* **Exercise prompt**
Copy out the lines of the entries below word for word, starting with the line that contains "Name, E-Mail-Adresse und Website in" and ending with the line that contains "Kommentar abschicken", both included.

* **Source data**

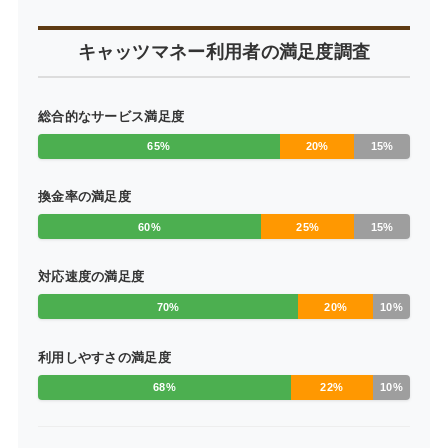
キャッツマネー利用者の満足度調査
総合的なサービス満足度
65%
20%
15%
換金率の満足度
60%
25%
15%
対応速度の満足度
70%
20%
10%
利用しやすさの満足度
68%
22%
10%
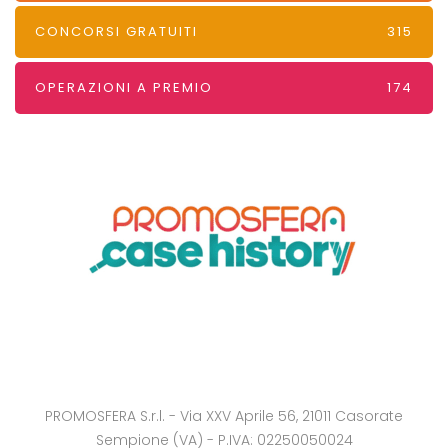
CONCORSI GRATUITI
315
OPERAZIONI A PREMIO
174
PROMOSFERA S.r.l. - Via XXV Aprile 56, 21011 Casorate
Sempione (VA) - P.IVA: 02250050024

* * *

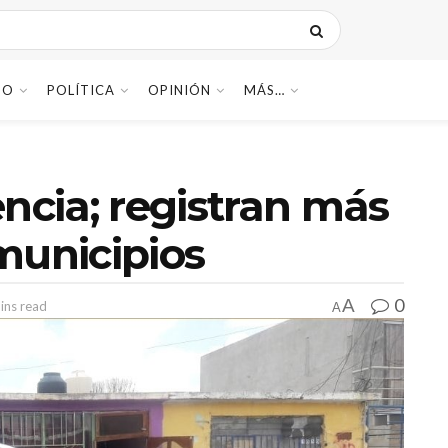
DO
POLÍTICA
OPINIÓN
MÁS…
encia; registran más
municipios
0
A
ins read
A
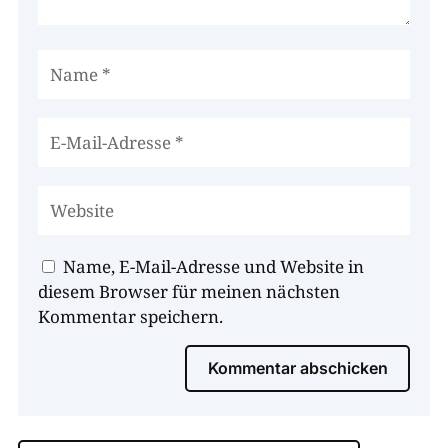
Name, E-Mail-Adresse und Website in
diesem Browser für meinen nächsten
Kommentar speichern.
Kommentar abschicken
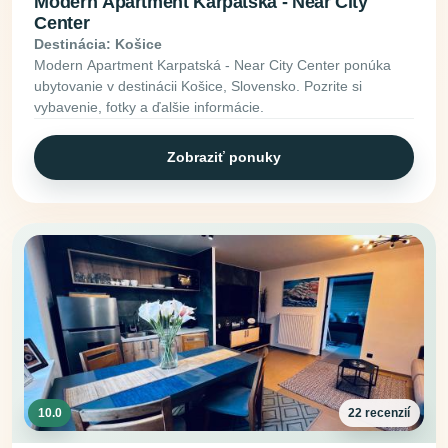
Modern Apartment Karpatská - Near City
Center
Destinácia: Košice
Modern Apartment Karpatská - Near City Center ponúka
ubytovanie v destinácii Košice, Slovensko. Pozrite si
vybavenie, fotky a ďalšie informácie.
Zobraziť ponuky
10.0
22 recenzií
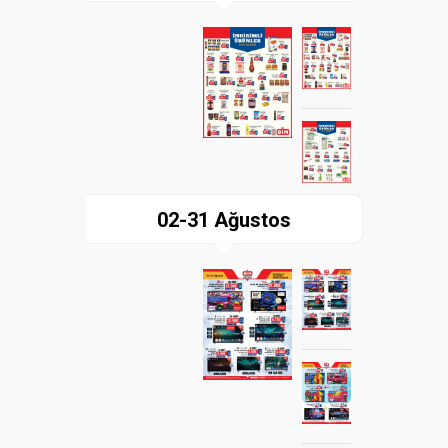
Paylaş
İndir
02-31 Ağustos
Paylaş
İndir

* **Solution for this task**
Name, E-Mail-Adresse und Website in
diesem Browser für meinen nächsten
Kommentar speichern.
Kommentar abschicken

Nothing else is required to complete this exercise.